▶ _Excerpted records_:

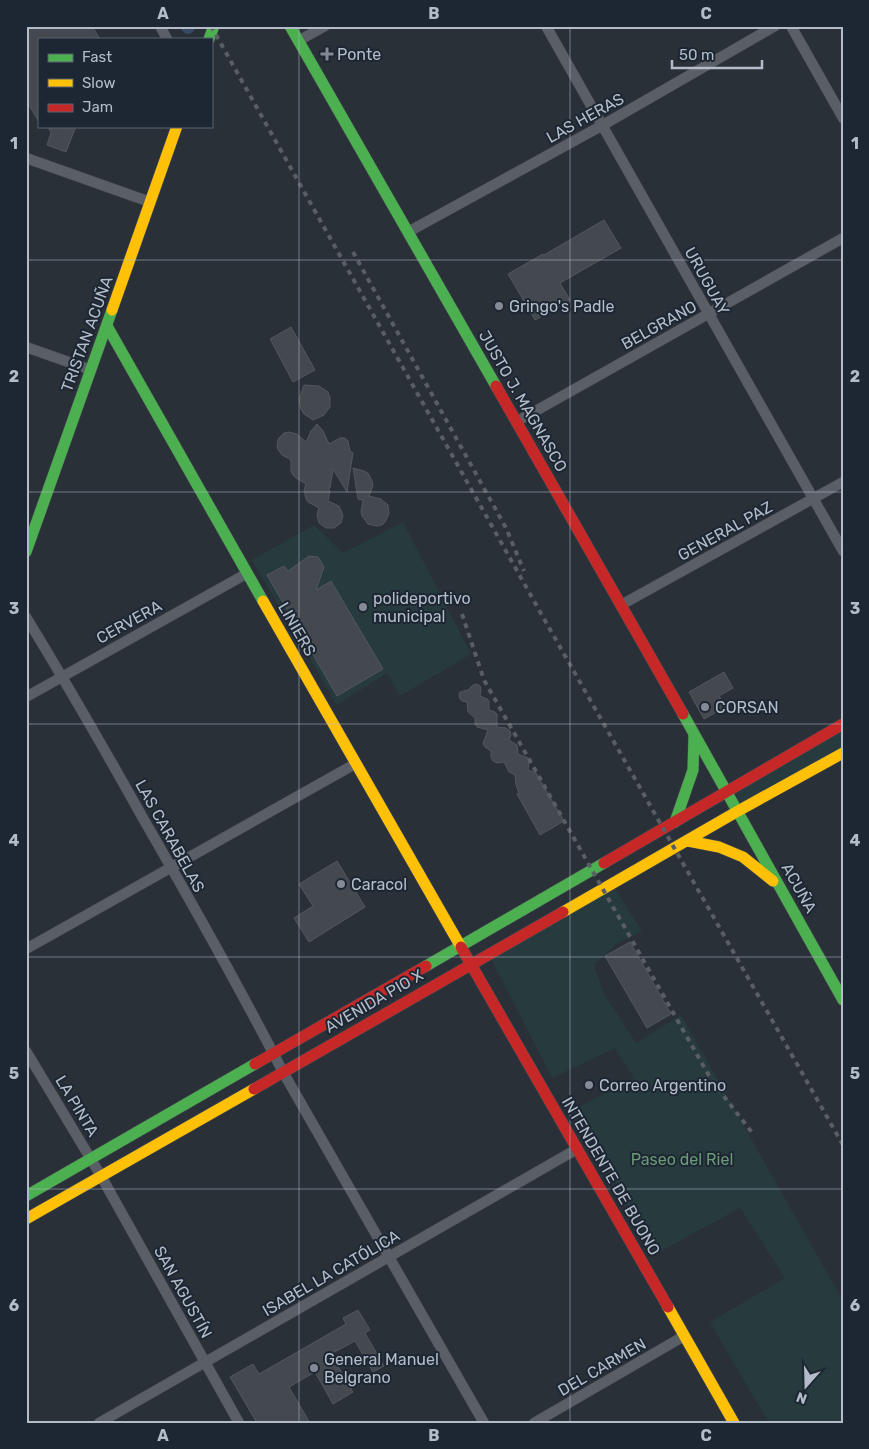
<svg xmlns="http://www.w3.org/2000/svg" width="869" height="1449" font-family="Rubik,sans-serif">
<rect width="100%" height="100%" fill="#2a3038"/>
<!-- green -->
<g fill="#273a3e">
<path d="M403,522L471,654L400,696L387,673L337,705L252,560L314,525L343,553Z"/>
<path d="M843,724V753L738,811L727,791Z"/>
<path d="M612,884L642,931L616,944L594,965L604,994L636,1043L681,1015L843,1301V1423H769L710,1322L785,1278L740,1208L654,1255L575,1109L634,1078L615,1048L552,1078L489,955Z"/>
</g>
<g fill="none" stroke-linecap="round" stroke-linejoin="round">
<!-- canal -->
<path stroke="#384963" stroke-width="12" d="M187,26L188,28"/>
</g>
<!-- building -->
<g fill="#444950" stroke="#52575f">
<path d="M26,26H92L100,39H39V122L26,100Z"/>
<path d="M48,126H76L66,152L47,145L51,133Z"/>
<path d="M604,220L621,248L560,283L570,300L535,320L508,274L543,254L544,255Z"/>
<path d="M291,327L315,370L293,382L270,339Z"/>
<path d="M304,385L319,386L328,392L330,397V407L324,415L313,420L304,414L301,409L299,399Z"/>
<path d="M317,424L323,431L329,444L340,438H345L348,441L350,451L353,453L347,492L333,469L330,488H328L330,491L328,501L339,506L343,515L341,523L334,528H326L319,523L317,514L319,508L308,502L306,499L304,490L306,484L296,478L293,475L291,471V460L282,455L277,448L278,439L284,433L289,432L297,434L306,442L311,431Z"/>
<path d="M353,468L364,471L368,473L372,481L373,486L369,496L381,499L388,505L389,514L385,522L382,525L377,526L368,524L362,516L361,512L363,500L358,499Z"/>
<path d="M309,556L318,557L324,567L316,590L331,581L383,669L337,696L267,575L284,566L288,571Z"/>
<path d="M724,672L733,688L719,696L726,707L704,719L689,692Z"/>
<path d="M477,684L480,686L481,690L480,696L487,699L489,701V710L495,712L497,714V727L506,728L510,731L511,735L509,740L517,745L518,754L528,758L529,762L528,770L536,773L564,821L540,835L517,794L519,793L516,785L515,775L509,772L504,762L497,763L493,761L491,757V751L485,747L483,743L488,730L477,727L475,724V718L468,712L467,702L462,701L460,699L459,695L460,692L468,690L473,685Z"/>
<path d="M337,861L365,907L309,942L294,918L313,906L299,884Z"/>
<path d="M630,942L671,1014L647,1028L605,956Z"/>
<path d="M358,1310L370,1330L365,1333L384,1366L373,1372L355,1341L331,1354L353,1392L333,1404L315,1372L289,1387L310,1423H257L230,1377L253,1364L259,1374L346,1324L343,1318Z"/>
</g>
<g fill="none" stroke-linecap="round" stroke-linejoin="round">
<defs>
<g id="street">
<path d="M160,26L167,39"/>
<path d="M546,26C646,200 743,376 843,551"/>
<path d="M791,26L843,118"/>
<path d="M298,41L325,26"/>
<path d="M26,158L150,202"/>
<path d="M408,232L603,125L775,26"/>
<path d="M26,347L91,370"/>
<path d="M516,422L843,238"/>
<path d="M621,605L843,482"/>
<path d="M26,617C67,684 106,752 144,820C192,903 239,987 283,1072L484,1423"/>
<path d="M26,697L246,574"/>
<path d="M26,949L355,764"/>
<path d="M26,1051L101,1176L239,1423"/>
<path d="M99,1423L577,1149"/>
<path d="M534,1423L684,1336"/>
</g>
<g id="fast">
<path d="M290,26L496,386"/>
<path d="M209,39L214,26"/>
<path d="M107,326L263,601"/>
<path d="M26,552L112,310"/>
<path d="M683,714L843,1000"/>
<path d="M675,822L693,770L694,735"/>
<path d="M426,966L604,863"/>
<path d="M26,1196L255,1064"/>
</g>
<g id="slow">
<path d="M112,310L177,126"/>
<path d="M263,601L461,947"/>
<path d="M688,841L719,847L743,857L773,881"/>
<path d="M563,912L738,811L843,753"/>
<path d="M26,1219L254,1089"/>
<path d="M668,1307L734,1423"/>
</g>
<g id="jam">
<path d="M496,386L683,714"/>
<path d="M604,863L843,724"/>
<path d="M461,947L668,1307"/>
<path d="M255,1064L426,966"/>
<path d="M254,1089L563,912"/>
</g>
</defs>
<!-- street casing -->
<use href="#street" stroke="#484c53" stroke-width="11"/>
<!-- fast casing -->
<use href="#fast" stroke="#484c53" stroke-width="12"/>
<!-- slow casing -->
<use href="#slow" stroke="#484c53" stroke-width="12"/>
<!-- jam casing -->
<use href="#jam" stroke="#484c53" stroke-width="12"/>
<!-- street -->
<use href="#street" stroke="#5a5e66" stroke-width="10"/>
<!-- fast -->
<use href="#fast" stroke="#4caf50" stroke-width="11"/>
<!-- slow -->
<use href="#slow" stroke="#ffc107" stroke-width="11"/>
<!-- jam -->
<use href="#jam" stroke="#c62828" stroke-width="11"/>
<!-- rail -->
<g stroke="#595d64" stroke-width="4" stroke-dasharray="5 5" stroke-linecap="butt">
<path d="M211,26L543,617L843,1145"/>
<path d="M353,252L506,528L524,571"/>
<path d="M462,614L484,680L712,1081L754,1135"/>
</g>
</g>
<!-- grid -->
<path fill="none" stroke="#b4bcc9" stroke-width="1" stroke-opacity="0.55" d="M299,26V1423M570,26V1423M26,260H843M26,492H843M26,724H843M26,957H843M26,1189H843"/>
<!-- markers -->
<g fill="#848b96" stroke="#1d2633" stroke-width="2">
<path d="M324.5 46.5h5v5h5v5h-5v5h-5v-5h-5v-5h5z"/>
<circle cx="499" cy="306" r="5"/>
<circle cx="363" cy="607" r="5"/>
<circle cx="705" cy="707" r="5"/>
<circle cx="341" cy="884" r="5"/>
<circle cx="589" cy="1085" r="5"/>
<circle cx="314" cy="1368" r="5"/>
</g>
<g text-anchor="middle" dominant-baseline="central" stroke-width="4" stroke-linejoin="round" paint-order="stroke">
<!-- poi labels -->
<g font-size="16" fill="#b4bcc9" stroke="#1d2633" text-anchor="start">
<text x="337" y="54">Ponte</text>
<text x="509" y="306">Gringo's Padle</text>
<text x="373" y="598">polideportivo<tspan x="373" dy="18">municipal</tspan></text>
<text x="715" y="707">CORSAN</text>
<text x="351" y="884">Caracol</text>
<text x="599" y="1085">Correo Argentino</text>
<text x="324" y="1359">General Manuel<tspan x="324" dy="18">Belgrano</tspan></text>
</g>
<!-- street labels -->
<g font-size="16" fill="#b4bcc9" stroke="#1d2633">
<text transform="translate(585 118) rotate(-29)">LAS HERAS</text>
<text transform="translate(707 281) rotate(61)">URUGUAY</text>
<text transform="translate(659 325) rotate(-29)">BELGRANO</text>
<text transform="translate(87 334) rotate(-70)">TRISTAN ACUÑA</text>
<text transform="translate(523 401) rotate(60)">JUSTO J. MAGNASCO</text>
<text transform="translate(725 531) rotate(-29)">GENERAL PAZ</text>
<text transform="translate(129 622) rotate(-29)">CERVERA</text>
<text transform="translate(297 629) rotate(60)">LINIERS</text>
<text transform="translate(170 836) rotate(61)">LAS CARABELAS</text>
<text transform="translate(799 888) rotate(61)">ACUÑA</text>
<text transform="translate(374 1001) rotate(-30)">AVENIDA PIO X</text>
<text transform="translate(77 1106) rotate(59)">LA PINTA</text>
<text transform="translate(611 1176) rotate(60)">INTENDENTE DE BUONO</text>
<text transform="translate(331 1273) rotate(-30)">ISABEL LA CATÓLICA</text>
<text transform="translate(183 1292) rotate(61)">SAN AGUSTÍN</text>
<text transform="translate(602 1367) rotate(-30)">DEL CARMEN</text>
</g>
<!-- park labels -->
<g font-size="16" fill="#6b9a76" stroke="#1d2633">
<text x="682" y="1159">Paseo del Riel</text>
</g>
</g>
<!-- border -->
<rect width="869" height="1449" fill="none" stroke="#1d2633" stroke-width="55"/>
<!-- legend -->
<rect x="38" y="38" width="175" height="90" fill="#1d2633" stroke="#59626f"/>
<rect x="48" y="54" width="25" height="8" fill="#4caf50" stroke="#59626f"/>
<text x="82" y="62" font-size="15" fill="#b4bcc9">Fast</text>
<rect x="48" y="79" width="25" height="8" fill="#ffc107" stroke="#59626f"/>
<text x="82" y="88" font-size="15" fill="#b4bcc9">Slow</text>
<rect x="48" y="104" width="25" height="8" fill="#c62828" stroke="#59626f"/>
<text x="82" y="112" font-size="15" fill="#b4bcc9">Jam</text>
<!-- north arrow -->
<g transform="translate(806 1386) rotate(200)" stroke="#1d2633" stroke-width="4" paint-order="stroke">
<path d="M0-4L9 19L0 12L-9 19Z" fill="#b4bcc9"/>
<text y="-8" font-size="14" font-weight="bold" text-anchor="middle" fill="#b4bcc9">N</text>
</g>
<!-- scale -->
<path d="M672 60v8h90v-8" fill="none" stroke="#b4bcc9" stroke-width="2.5"/>
<text x="679" y="60" font-size="15" fill="#b4bcc9" stroke="#1d2633" stroke-width="4" paint-order="stroke">50 m</text>
<rect x="28" y="28" width="814" height="1394" fill="none" stroke="#b4bcc9" stroke-width="2"/>
<g font-size="16" text-anchor="middle" font-weight="bold" fill="#b4bcc9">
<text x="163" y="19">A</text>
<text x="434" y="19">B</text>
<text x="706" y="19">C</text>
<text x="14" y="149">1</text>
<text x="855" y="149">1</text>
<text x="14" y="382">2</text>
<text x="855" y="382">2</text>
<text x="14" y="614">3</text>
<text x="855" y="614">3</text>
<text x="14" y="846">4</text>
<text x="855" y="846">4</text>
<text x="14" y="1079">5</text>
<text x="855" y="1079">5</text>
<text x="14" y="1311">6</text>
<text x="855" y="1311">6</text>
<text x="163" y="1441">A</text>
<text x="434" y="1441">B</text>
<text x="706" y="1441">C</text>
</g>
</svg>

▶ _Work to be completed_:
Only the lines above that hold "ACUÑA" are wanted. Show every one of them.

▶ _Answer for the task_:
<text transform="translate(87 334) rotate(-70)">TRISTAN ACUÑA</text>
<text transform="translate(799 888) rotate(61)">ACUÑA</text>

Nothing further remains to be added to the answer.